Furthermore, only the holes 50 and 51 need be drilled in the outward flanges 34 and 39 respectively, therefore, the machining work is facilitated as compared with the machining work for the conventional sprocket wheel assembly, in which recesses need be formed in the parts thereof.
Reference is now made to FIGS. 8 and 9 showing another embodiment of the present invention. In this embodiment, a floating bush 57 is rotatably mounted on each pin 54 defining a gap 55' between the bush 53 and the floating bush 57. All the other constructions of this embodiment are same as those of first mentioned embodiment.
Accordingly, when an upward external force is applied to the sprocket wheel while the pins 54 are in contact through the floating bushes 57 with the bushes 53, by the agency of a tractive force, since each floating bush 57 is rotatable relative to the corresponding pin 54, the floating bush 57 rolls under a large contact pressure, and hence excessive force will not act on the pins 54, the floating bushes 57 and the bushes 53, so that the durability of the pins 54, the floating bushes 57 and the bushes 53 is improved and furthermore, since the respective parts of contact between the floating bushes 57 and the bushes 53 and between the floating bushes 57 and the pins 54 vary continuously, partial and local wear will not occur in the floating bushes 57, the bushes 53 and the pins 54.

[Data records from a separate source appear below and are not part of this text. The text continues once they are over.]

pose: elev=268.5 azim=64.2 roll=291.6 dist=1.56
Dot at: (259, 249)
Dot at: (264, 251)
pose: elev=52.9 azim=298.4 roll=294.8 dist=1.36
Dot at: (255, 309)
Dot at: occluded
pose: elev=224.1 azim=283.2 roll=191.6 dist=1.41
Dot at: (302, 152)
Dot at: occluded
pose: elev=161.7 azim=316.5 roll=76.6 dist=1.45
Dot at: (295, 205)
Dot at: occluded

As described hereinbefore, the device according to the present invention is capable of absorbing impulsive force by the elastic blocks 42 and 43 and hence effectively improves the life of the vehicle and the riding condition and reduces noises.
Furthermore, since an upward thrusting load exerted on the sprocket wheel 48 is evenly distributed to a pair of the elastic blocks 42 and 43, the sprocket wheel 48 will not be tilted with respect to the axis of the driving shaft when an upward thrusting force is exerted on the sprocket wheel 48 and is allowed to move up and down stably.
Accordingly, the interference between the inner tubes and the outer tube in the section of the restricting mechanism is prevented.
Furthermore, since the first inner tube 27 and the second inner tube 35 are joined together, the first inner tube 27 is coupled with the driving shaft 20 and the second inner tube 35 is supported through a bearing 38 by the case 37 of the final reduction gear, small and light component parts are available and only moderate coupling strength is sufficient and hence the assembling work is facilitated.
In the second embodiment, since the floating bush 57 is rotatably mounted on each pin 54 of the restricting mechanism and the pin 54 contacts the bush 53 through the floating bush 57, the durability of the restricting mechanism is improved and the local and partial wear of the bushes 53, the pins 54 and the floating bush 57 will not occur.
While the invention has been described and shown with particular reference to the preferred embodiments, it will be apparent that variations might be possible that would fall within the scope of the present invention which is not intended to be limited except as defined in the following claims.